How do you work on/with multiple files in bulk, and what if the files you want to edit are split over multiple directories?

The simplest solution, when the files are all in the same directory, is to use M-x dired (C-x d) and mark the files you want to work on. I’ll wax lyrical about dired’s amazing features in another article, so I’ll just talk about working with files en masse today.

So working with files in a single directory is nice and easy, but what if the files you want to change are not in the same directory?

Surprisingly, it is actually very, very simple. Dired works by querying ls (or an emulated equivalent if it is not available) and formatting the printed output from ls. In fact, the GNU version of ls comes with a switch -D specifically designed to format the output to suit dired (though it’s not used in newer Emacsen.)

Now that you know how dired works, it’s not such a far stretch to imagine that dired is capable of acting on any number of files, regardless of where they are on your filesystem — provided dired knows where they are, of course.

The GNU Toolchain

A lot of the external commands invoked in Emacs will involve the GNU CoreUtils, FileUtils and FindUtils packages (ls, find, mv, cp, etc.) so if you’re on Windows make sure you install the Win32 ports of the previously mentioned packages as a lot of stuff in Emacs won’t work without it.

If you’re on a platform where you don’t have GNU CoreUtils (or a commercial equivalent) then there is some hope, as an elisp version is available.

The Find Dired library

The command find-dired will use find to match the files and ls to format them so dired can understand it. It’s pretty bare-bones and it lets you change the syntax for find to suit your immediate needs.

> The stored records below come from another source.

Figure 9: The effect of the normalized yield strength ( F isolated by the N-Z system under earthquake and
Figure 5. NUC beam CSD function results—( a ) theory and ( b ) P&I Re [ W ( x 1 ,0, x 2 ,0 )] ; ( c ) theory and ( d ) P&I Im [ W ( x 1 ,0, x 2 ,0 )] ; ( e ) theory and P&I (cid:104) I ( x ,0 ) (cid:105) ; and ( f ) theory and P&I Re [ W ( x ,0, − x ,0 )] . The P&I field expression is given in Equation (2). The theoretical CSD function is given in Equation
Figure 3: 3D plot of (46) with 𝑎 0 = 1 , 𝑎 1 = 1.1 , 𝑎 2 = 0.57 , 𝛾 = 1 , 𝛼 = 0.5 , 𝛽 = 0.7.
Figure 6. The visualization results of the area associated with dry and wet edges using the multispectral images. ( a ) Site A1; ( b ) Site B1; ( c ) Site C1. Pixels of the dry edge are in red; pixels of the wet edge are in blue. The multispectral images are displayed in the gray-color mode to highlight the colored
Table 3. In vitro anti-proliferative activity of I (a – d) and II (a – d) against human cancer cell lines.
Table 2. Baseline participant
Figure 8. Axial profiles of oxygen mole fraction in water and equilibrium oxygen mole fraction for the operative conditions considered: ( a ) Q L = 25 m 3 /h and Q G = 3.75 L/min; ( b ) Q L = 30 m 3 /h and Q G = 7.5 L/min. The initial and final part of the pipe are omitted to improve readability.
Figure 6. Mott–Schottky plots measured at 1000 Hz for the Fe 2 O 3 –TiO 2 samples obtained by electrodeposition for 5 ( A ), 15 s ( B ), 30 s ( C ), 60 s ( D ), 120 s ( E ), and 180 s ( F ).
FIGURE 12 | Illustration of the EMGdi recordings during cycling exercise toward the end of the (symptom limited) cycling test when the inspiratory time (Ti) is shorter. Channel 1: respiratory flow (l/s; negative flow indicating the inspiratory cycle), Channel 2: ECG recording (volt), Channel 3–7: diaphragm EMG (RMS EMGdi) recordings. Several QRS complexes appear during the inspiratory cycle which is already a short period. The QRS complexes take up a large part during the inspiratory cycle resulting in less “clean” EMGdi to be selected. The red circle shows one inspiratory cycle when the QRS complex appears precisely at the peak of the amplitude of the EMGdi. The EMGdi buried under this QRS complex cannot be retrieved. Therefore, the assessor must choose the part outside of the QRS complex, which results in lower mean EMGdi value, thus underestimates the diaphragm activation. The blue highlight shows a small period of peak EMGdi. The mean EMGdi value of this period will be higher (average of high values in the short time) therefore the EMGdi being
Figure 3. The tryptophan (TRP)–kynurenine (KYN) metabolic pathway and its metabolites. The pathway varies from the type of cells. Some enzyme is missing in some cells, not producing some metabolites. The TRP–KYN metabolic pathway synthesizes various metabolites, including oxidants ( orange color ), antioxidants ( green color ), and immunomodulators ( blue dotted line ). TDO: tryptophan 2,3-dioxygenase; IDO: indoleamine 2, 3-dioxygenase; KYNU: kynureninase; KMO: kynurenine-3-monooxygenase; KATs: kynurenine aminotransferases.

Generally, though, I find find-name-dired to be more useful for day-to-day use when all I want is to feed it a single string to match against.

By default Emacs will pass -exec to find and that makes it very slow. It is better to collate the matches and then use xargs to run the command. To do this instead add this to your .emacs:

(require 'find-dired)
(setq find-ls-option '("-print0 | xargs -0 ls -ld" . "-ld"))

The Find Lisp library

The Find Lisp library is very similar to the Find Dired library, but instead of calling out to the external find tool, the the find lisp library emulates a very basic find in elisp.

The find lisp library uses Emacs’s regular expression engine and that means you cannot use wildcards like *.foo; instead, you have to write \.foo$. That may or may not be an issue for you, but it is worth keeping in mind.

One advantage the find lisp library does have is that it is very fast compared to find dired (though it will not run asynchronously like calling out to find would.)

To find stuff with find lisp type find-lisp-find-dired. To see only directories use find-lisp-find-dired-subdirectories. Yeah. Quite a mouthful.

Final Thoughts

I haven’t covered the deeper points of dired, but I hope to do that soon enough; dired is a complex beast and it has an incredible amount of features that, when combined with elisp and Emacs itself, makes it the best file manager in the world.